[Requirement]: Write out an exact copy of the line with "right eye: (283, 246)" and of each line after it, through the end of the records below.

[Extracted entries]:

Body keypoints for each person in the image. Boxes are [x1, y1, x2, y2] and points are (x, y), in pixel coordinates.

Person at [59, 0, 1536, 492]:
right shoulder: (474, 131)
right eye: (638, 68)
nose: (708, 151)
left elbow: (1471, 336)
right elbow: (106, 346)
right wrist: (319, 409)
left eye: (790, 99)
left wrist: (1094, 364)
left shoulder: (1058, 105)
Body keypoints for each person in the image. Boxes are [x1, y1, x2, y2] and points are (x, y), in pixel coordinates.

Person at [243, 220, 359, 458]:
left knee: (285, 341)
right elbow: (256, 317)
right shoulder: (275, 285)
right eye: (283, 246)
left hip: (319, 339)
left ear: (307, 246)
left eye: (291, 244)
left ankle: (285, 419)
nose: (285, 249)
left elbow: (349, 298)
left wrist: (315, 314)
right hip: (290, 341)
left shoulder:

[Task result]:
right eye: (283, 246)
left hip: (319, 339)
left ear: (307, 246)
left eye: (291, 244)
left ankle: (285, 419)
nose: (285, 249)
left elbow: (349, 298)
left wrist: (315, 314)
right hip: (290, 341)
left shoulder:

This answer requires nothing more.